Artist: The Lowest Pair
Hometown: Olympia, Washington
Latest Album: Horse Camp
Rejected Band Name: The Goodle Days
Answers by Palmer T. Lee
How often do you hide behind a character in a song or use “you” when it’s actually “me”?
Oh, this is very common practice in both directions. Sometimes a writer will take on a character as well, using “me” when its actually someone else. And that character could be a real person or quite frequently an amalgamation of people and experiences both real or concocted. Sometimes topics can feel a little too personal while they also feel relevant and powerful to write about and share so a new character is born of necessity. And of course, sometimes the most potent way to express this seems to be to keep it personal and use “me” when I mean “me” and yet the situation may not be 100% literal or accurate to the source. I mean, don’t let the truth get in the way of a good story, eh? The most important thing is to find what best serves the song, how the intention of the piece will be conveyed most effectively.

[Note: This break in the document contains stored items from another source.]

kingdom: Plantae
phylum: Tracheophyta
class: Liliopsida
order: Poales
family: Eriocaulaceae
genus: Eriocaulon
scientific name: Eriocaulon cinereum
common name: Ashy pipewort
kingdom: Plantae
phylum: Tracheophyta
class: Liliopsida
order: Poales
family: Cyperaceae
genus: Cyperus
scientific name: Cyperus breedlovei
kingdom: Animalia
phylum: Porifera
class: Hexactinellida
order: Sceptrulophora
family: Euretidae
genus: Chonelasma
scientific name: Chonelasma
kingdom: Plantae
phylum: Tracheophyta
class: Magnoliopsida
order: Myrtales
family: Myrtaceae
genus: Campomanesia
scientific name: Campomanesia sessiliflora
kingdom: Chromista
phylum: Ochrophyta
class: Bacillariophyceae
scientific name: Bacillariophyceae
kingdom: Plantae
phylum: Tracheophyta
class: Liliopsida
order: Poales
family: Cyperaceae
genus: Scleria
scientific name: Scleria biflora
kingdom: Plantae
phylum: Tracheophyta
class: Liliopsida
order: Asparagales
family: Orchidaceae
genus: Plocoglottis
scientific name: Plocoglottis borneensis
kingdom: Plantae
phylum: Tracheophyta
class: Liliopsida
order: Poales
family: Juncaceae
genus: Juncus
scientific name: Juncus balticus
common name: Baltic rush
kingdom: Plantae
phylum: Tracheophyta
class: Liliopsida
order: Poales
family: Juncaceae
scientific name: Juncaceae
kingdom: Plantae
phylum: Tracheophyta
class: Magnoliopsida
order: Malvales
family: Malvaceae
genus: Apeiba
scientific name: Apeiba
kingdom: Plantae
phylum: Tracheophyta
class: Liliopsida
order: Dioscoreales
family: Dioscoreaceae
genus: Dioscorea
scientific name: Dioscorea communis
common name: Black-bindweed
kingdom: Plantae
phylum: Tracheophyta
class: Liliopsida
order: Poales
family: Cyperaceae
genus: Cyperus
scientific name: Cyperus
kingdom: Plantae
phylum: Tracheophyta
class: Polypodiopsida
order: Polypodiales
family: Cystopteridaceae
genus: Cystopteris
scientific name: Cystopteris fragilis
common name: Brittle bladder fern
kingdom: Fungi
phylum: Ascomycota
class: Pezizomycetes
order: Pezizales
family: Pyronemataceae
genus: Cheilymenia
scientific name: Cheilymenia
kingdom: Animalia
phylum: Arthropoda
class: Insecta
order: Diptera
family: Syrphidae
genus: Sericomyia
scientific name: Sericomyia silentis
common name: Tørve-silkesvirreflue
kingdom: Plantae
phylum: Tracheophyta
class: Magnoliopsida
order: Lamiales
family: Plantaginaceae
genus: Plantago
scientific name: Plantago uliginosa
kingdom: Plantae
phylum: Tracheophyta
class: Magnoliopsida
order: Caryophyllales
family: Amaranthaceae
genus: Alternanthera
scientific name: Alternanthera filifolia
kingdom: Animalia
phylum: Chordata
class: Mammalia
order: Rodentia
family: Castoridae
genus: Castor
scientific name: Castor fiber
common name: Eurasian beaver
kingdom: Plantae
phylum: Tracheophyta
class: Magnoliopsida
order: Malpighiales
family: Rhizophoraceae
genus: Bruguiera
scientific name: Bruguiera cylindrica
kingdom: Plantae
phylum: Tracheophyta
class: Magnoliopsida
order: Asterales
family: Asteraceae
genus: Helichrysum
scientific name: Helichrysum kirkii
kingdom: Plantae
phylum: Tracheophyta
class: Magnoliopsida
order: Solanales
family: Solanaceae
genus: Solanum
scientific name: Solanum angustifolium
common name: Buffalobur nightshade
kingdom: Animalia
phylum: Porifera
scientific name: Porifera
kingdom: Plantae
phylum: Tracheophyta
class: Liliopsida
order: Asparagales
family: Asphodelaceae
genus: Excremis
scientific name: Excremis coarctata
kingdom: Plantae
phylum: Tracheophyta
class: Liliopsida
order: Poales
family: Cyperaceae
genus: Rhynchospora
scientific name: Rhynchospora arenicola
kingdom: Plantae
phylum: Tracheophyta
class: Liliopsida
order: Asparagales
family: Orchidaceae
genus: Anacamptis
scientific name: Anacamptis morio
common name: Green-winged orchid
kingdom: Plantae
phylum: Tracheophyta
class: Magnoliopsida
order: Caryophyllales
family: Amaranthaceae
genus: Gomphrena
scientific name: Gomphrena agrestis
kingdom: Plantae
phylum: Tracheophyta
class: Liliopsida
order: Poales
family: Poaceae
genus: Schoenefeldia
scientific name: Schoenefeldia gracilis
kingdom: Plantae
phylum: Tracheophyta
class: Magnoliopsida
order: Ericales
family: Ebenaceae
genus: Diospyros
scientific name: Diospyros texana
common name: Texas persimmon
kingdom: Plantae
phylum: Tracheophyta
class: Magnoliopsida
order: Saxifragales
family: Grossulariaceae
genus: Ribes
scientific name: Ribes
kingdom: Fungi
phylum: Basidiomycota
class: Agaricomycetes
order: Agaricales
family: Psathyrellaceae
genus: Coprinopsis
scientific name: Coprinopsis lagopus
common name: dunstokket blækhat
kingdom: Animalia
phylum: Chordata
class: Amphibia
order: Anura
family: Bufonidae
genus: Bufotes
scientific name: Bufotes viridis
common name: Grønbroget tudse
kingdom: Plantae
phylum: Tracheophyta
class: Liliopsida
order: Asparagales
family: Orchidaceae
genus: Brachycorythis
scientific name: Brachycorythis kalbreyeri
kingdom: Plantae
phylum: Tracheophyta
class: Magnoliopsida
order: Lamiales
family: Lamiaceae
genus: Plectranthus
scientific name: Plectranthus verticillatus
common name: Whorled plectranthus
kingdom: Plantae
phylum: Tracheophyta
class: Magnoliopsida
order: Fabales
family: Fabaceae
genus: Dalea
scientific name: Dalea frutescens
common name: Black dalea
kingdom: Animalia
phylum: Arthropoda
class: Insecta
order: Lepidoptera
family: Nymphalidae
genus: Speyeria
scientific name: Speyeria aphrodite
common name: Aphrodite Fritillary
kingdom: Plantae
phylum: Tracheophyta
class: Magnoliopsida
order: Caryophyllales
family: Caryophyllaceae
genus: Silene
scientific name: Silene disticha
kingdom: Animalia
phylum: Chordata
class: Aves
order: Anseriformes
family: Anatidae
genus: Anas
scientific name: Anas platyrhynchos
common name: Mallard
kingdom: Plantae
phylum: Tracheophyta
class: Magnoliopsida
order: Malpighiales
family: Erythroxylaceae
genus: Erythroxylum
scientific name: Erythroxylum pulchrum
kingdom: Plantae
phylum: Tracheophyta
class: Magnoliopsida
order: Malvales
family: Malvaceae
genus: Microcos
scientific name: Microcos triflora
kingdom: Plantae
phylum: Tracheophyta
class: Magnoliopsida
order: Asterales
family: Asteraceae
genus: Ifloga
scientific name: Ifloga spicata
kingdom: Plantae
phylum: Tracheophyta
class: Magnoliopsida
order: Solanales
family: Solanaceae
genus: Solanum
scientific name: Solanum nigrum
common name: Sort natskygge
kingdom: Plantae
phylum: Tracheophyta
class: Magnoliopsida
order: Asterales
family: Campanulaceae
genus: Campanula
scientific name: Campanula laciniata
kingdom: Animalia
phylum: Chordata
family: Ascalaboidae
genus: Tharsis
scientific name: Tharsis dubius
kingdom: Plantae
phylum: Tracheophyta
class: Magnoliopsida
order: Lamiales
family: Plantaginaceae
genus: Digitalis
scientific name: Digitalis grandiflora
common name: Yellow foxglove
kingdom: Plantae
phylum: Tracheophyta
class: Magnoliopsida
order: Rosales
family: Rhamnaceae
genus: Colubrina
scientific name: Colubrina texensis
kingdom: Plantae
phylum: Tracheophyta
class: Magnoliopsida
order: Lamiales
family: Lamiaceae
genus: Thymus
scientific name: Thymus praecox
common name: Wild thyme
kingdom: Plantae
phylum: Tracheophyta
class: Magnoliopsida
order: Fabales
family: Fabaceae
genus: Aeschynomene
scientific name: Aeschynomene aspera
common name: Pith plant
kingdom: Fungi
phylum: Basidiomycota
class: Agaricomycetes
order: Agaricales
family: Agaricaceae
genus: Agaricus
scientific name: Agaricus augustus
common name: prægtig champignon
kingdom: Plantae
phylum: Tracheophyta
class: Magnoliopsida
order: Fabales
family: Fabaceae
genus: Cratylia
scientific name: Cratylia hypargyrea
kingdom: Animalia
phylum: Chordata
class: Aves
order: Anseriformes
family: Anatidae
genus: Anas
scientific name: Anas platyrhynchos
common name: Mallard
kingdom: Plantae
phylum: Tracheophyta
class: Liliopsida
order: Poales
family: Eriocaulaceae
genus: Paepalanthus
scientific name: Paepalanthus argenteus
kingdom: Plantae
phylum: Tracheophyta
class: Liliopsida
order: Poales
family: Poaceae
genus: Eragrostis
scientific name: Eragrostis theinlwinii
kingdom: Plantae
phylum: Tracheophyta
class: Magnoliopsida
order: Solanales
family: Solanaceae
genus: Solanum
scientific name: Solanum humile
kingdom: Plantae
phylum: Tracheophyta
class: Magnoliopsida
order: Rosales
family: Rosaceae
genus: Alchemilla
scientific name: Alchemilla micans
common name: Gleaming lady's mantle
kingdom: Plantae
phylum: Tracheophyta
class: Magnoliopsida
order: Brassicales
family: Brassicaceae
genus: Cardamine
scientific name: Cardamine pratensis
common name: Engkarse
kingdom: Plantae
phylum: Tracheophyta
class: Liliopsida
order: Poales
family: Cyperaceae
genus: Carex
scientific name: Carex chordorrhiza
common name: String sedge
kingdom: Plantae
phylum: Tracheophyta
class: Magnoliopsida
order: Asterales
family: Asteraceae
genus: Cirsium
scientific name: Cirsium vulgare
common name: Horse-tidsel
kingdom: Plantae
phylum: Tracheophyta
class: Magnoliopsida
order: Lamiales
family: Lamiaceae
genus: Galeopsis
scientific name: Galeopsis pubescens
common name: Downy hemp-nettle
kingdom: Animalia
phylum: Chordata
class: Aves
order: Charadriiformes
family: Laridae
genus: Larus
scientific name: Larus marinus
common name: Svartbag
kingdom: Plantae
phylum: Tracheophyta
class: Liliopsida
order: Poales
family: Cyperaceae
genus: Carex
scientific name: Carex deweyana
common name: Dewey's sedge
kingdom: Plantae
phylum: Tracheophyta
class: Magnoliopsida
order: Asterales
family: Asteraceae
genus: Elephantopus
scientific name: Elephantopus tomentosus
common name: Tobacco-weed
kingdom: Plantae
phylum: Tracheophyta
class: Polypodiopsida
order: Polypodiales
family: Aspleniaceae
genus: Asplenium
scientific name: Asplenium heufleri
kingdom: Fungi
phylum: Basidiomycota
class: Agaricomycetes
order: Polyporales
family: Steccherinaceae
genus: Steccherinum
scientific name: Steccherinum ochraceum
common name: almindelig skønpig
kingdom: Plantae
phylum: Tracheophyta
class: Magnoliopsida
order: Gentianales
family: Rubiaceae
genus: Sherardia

What other art forms — literature, film, dance, painting, etc. — inform your music?
I think it’s fair to say literature is the largest non-music art form that influences our music. While we have both always pursued musicianship, developing our technique and skill set, learning bluegrass and old time fiddle tunes, etc., we are songwriters first and musicianship is largely part of that toolbox. If someone were to deep dive into our lyricism they would likely find a lot of sampling and referencing of whoever we were reading or moved by at the time. And further, our styles are pretty influenced by writers as well. The playful word and phrase bending of e.e. cummings, the literary landscape paintings of Steinbeck, the psychospiritual paradigm twisting of Thich Nhat Hanh, to name a few.
If you had to write a mission statement for your career, what would it be?
It’s truly a blessing to find good work, to do something that feels important to both yourself and for others. On a personal level, we get to create these little tools that we can return to over time. Little devices we can process things through, both intellectually and emotionally. If a song doesn’t seem to be serving us (we’re not feeling it) it tends to gradually slink out of the set list. If it’s a song that has spent a lot of time with us there is probably a reason for that and these songs will likely return to rotation later with a whole new set of meanings and associations. The great bonus of this craft is that other people get to use them as well. Listening to a record can transport you to somewhere you didn’t know you needed to go, somewhere you forgot was there, somewhere you’ve been trying to figure out how to access. And in a live performance we all get to do that together, everyone on their own trip but also sharing the space and time with each other (a wonderful social experience for introverts! Ha!).
What rituals do you have, either in the studio or before a show?
Whenever possible I love to wash my hands before playing instruments, especially before a concert. There is something resetting and care-taking about it.
Which elements of nature do you spend the most time with and how do those impact your work?
A significant part of being a writer is spending time not writing, or at least not making anything, maybe thinking about writing, maybe not at all, maybe not even identifying as a writer for a while, maybe collecting notes from an overheard conversation or trying to describe the wind just for fun, or maybe just being quiet for a few days.
Kendl spends a lot of time hiking the Cascade and Olympic mountains and running through the densely forested parks of Olympia. I seem to frequently find myself living in the woods or an otherwise rough-and-tumble environment where you might need to walk fifty yards to do your business or cook and it’s quiet and the elements have a say in the flow of your day.
I think these influences can be both heard and intuited in our music. Place names will find their way into our stories, critters and plants, a sense of awe or isolation or reverence or a passing conversation with the colors and smells of a quiet dawn.